The space shuttle Atlantis rumbled off the launching pad Nov. 16 on a flawless launch to the ISS (International Space Station). With near perfect weather — a rarity for recent NASA launch attempts — Atlantis departed on time at 2:28 p.m. for the 11-day mission to the space station.
The mission is NASA’s last to the space station this year and is primarily dedicated to delivering spare parts to the ISS. With only five missions left in 2010 before NASA retires the shuttle fleet, the space agency is focused on using the shuttle’s unique ability to haul large pallets of equipment to position spare parts on the orbiting laboratory.
Veteran astronaut Charlie Hobaugh will is in command of the Atlantis with first-time flier Barry Wilmore will serving as pilot. The mission specialists are Randy Bresnik and Robert Satcher — also making their first spaceflights — and veteran fliers Leland Melvin and Mike Foreman.
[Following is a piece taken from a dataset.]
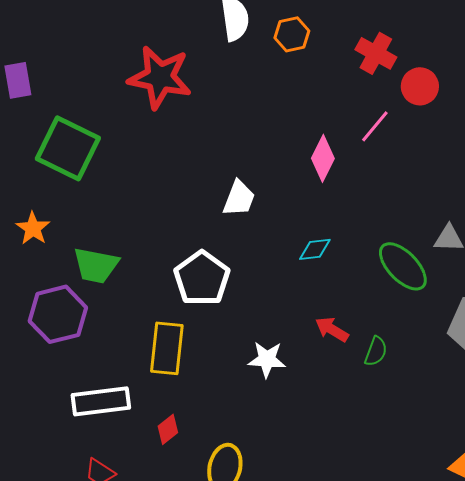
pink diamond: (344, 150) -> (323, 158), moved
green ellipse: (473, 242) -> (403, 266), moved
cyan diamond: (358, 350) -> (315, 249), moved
Current space station crew member Nicole Stott will return to Earth aboard Atlantis as the seventh crew member of the crew.
The spares are going up on two platforms – called external logistics carriers, or ELCs – to be attached on either side of the station’s truss, in hopes that wherever a failure happens, the necessary spare won’t be too far away.
The ELCs carried up on Atlantis will contain two pump modules, two control moment gyroscopes, two nitrogen tank assemblies, an ammonia tank assembly, a high-pressure gas tank, a latching end effector for the station’s robotic arm and a trailing umbilical system reel assembly for the railroad cart that allows the arm to move along the station’s truss system.
There’s also a power control unit, a plasma container unit, a cargo transportation container and a battery charge/discharge unit. In all, that’s 27,250 pounds worth of spares to keep the station going long after the shuttles retire.
Some of those spares would be used to replace failed components of the systems that provide the station power or keep it from overheating or tumbling through space.
“It was a long-term goal to have the full power production capability and all the international partners present and six person crew capability,” said Mike Sarafin, the lead shuttle flight director for the mission. “These are the spares that will allow us to utilize the investment that we’ve put in.”
Much of the focus of the mission will to be pave the way for NASA’s next trip to the space station in February. The space shuttle Endeavour is scheduled to deliver the Tranquility node with its attached cupola, a robotic control station with six windows around its sides and another in the center that provides a 360-degree view around the station.